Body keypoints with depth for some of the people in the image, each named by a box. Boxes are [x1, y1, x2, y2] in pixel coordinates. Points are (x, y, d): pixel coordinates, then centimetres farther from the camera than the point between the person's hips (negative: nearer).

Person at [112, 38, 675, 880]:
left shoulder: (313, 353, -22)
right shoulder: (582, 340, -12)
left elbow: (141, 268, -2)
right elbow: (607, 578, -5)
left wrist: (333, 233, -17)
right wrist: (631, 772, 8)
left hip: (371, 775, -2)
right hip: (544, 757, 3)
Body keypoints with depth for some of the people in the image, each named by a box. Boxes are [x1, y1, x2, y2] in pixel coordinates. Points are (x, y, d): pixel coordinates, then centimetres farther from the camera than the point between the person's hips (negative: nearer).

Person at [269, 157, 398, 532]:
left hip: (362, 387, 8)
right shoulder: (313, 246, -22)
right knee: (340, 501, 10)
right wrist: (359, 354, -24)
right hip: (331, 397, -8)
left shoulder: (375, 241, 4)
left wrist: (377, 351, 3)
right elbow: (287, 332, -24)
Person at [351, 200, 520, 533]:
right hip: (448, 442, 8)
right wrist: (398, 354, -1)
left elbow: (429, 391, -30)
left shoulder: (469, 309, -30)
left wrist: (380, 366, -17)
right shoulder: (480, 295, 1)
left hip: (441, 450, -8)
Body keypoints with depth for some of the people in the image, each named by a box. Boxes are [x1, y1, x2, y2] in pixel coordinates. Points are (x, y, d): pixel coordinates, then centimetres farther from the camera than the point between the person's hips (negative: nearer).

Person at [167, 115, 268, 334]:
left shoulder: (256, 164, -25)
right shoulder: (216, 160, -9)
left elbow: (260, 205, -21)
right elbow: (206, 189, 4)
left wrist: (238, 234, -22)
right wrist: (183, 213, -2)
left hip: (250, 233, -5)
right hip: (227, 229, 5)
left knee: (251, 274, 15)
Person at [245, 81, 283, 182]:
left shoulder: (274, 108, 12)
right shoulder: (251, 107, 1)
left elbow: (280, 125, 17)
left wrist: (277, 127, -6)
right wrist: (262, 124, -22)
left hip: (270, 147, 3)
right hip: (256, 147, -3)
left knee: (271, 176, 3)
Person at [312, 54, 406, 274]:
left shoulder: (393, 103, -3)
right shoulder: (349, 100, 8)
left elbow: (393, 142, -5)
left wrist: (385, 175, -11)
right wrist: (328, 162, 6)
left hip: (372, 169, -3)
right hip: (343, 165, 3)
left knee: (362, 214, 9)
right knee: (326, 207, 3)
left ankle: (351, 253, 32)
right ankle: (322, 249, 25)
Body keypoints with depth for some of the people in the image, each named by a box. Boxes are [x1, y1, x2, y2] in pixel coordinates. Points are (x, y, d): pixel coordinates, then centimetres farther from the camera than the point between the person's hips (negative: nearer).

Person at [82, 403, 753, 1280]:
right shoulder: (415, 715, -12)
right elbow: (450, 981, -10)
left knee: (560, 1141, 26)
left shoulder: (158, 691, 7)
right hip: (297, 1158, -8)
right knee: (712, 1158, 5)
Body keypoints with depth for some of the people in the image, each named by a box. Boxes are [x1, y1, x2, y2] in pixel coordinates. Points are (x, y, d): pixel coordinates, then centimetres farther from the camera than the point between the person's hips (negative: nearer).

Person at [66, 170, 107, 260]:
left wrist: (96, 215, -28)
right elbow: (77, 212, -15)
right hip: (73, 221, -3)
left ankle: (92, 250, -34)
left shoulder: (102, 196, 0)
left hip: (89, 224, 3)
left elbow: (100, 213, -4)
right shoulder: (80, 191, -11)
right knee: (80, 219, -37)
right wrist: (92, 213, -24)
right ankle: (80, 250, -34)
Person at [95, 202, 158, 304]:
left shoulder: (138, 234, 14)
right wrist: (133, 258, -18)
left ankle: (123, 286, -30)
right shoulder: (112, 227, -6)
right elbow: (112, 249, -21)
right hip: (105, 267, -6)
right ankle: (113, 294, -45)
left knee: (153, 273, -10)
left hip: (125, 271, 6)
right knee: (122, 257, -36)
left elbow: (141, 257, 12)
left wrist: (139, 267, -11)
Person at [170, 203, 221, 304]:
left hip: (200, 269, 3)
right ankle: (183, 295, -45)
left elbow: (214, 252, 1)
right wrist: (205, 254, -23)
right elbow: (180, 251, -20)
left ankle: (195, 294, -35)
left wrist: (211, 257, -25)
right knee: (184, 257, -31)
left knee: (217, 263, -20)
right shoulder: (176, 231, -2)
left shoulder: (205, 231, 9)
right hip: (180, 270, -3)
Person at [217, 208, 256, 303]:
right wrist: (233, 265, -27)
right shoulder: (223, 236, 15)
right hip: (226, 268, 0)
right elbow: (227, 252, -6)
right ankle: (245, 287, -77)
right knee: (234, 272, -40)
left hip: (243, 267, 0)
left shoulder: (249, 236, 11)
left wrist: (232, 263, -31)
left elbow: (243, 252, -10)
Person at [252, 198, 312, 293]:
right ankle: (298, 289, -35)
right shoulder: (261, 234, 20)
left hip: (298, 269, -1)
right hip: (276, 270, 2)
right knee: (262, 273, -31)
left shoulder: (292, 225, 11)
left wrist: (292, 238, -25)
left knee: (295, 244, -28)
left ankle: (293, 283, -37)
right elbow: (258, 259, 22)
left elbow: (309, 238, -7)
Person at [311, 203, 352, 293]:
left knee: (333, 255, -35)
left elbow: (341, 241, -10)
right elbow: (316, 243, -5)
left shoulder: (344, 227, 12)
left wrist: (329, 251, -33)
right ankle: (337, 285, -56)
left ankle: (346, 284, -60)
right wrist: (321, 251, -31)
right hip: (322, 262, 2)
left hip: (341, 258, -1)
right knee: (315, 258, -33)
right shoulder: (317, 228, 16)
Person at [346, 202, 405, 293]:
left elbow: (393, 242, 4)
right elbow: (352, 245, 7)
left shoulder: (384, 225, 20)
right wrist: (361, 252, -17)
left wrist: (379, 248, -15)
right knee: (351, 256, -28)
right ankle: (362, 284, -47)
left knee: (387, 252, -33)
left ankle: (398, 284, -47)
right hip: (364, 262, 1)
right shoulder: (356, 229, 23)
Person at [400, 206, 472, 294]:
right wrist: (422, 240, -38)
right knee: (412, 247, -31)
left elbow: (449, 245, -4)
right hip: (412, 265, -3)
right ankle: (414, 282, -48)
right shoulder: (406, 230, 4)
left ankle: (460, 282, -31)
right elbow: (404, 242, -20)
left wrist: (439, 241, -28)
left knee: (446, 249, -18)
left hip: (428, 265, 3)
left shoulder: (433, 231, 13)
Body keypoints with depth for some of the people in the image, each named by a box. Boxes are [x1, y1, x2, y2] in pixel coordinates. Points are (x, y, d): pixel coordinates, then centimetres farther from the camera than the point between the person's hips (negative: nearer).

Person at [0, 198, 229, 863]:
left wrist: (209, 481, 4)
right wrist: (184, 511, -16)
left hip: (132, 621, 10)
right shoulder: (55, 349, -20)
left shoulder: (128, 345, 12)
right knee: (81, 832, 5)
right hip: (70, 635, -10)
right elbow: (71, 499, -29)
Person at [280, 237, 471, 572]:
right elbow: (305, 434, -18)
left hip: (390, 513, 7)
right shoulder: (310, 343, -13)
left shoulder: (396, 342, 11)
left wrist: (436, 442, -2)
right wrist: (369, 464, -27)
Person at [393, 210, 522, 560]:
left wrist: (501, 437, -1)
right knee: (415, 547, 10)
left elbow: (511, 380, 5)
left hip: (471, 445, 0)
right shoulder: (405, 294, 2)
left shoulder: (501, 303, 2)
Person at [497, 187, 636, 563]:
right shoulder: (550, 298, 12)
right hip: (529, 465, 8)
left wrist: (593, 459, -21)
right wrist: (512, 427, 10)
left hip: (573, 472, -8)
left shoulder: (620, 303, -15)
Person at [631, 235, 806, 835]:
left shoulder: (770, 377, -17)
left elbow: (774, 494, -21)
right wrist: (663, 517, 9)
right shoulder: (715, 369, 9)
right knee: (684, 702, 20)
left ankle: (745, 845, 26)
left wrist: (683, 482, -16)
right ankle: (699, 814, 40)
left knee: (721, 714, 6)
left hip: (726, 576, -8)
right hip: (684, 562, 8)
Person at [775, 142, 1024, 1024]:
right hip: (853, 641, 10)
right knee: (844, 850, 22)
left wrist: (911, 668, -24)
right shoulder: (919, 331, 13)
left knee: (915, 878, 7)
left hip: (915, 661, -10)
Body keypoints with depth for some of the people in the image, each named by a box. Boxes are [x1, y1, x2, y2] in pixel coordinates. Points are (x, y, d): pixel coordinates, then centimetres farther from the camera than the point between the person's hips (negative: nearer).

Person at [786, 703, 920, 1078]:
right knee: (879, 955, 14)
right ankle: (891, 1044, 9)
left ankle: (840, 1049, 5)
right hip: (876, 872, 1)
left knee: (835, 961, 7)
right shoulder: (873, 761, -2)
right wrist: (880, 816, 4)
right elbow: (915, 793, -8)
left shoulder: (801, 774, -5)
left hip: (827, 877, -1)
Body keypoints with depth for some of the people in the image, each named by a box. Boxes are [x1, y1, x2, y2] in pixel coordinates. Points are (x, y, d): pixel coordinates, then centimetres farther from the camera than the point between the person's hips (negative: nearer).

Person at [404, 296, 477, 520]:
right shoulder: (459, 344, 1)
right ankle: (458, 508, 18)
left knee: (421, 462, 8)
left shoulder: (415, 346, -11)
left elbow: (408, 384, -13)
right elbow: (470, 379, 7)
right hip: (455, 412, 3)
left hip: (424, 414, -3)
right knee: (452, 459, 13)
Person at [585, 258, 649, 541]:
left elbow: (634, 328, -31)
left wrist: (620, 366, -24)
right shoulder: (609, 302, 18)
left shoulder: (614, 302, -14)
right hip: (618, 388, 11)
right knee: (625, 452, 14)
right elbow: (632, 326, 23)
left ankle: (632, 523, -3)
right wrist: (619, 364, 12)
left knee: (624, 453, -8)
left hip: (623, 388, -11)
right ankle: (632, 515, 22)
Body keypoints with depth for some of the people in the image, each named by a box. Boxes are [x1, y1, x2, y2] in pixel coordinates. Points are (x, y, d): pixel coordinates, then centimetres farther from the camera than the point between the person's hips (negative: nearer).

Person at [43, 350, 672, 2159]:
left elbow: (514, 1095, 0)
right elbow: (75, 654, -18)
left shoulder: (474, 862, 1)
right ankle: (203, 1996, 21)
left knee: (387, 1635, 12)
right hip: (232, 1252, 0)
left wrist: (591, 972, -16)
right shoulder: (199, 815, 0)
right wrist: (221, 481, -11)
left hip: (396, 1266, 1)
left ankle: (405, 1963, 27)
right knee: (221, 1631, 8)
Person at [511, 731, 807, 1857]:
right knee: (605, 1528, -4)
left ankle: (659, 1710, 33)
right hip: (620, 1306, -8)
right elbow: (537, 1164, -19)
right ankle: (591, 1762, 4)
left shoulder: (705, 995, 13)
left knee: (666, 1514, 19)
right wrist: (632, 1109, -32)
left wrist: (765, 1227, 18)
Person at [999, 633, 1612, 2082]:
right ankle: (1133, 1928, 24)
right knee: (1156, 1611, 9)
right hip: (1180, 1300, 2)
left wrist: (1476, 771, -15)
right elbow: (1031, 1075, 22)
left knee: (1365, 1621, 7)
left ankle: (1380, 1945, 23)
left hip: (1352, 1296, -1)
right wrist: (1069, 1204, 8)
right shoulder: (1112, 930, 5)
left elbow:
▬▬▬▬▬▬
> _TASK STATEMENT_: Could you reproduce, exactly, every line above from the line with "right elbow: (450, 981, -10)" to the line with "left hip: (89, 224, 3)", and no other line? Both ends count.

> _YOUR SOLUTION_:
right elbow: (450, 981, -10)
left knee: (560, 1141, 26)
left shoulder: (158, 691, 7)
right hip: (297, 1158, -8)
right knee: (712, 1158, 5)
Body keypoints with depth for some of the people in the image, each named by a box. Boxes are [x1, y1, x2, y2] in pixel coordinates. Points are (x, y, d): pixel coordinates, then centimetres farther from the camera than the point between the person's hips (negative: nearer).

Person at [66, 170, 107, 260]:
left wrist: (96, 215, -28)
right elbow: (77, 212, -15)
right hip: (73, 221, -3)
left ankle: (92, 250, -34)
left shoulder: (102, 196, 0)
left hip: (89, 224, 3)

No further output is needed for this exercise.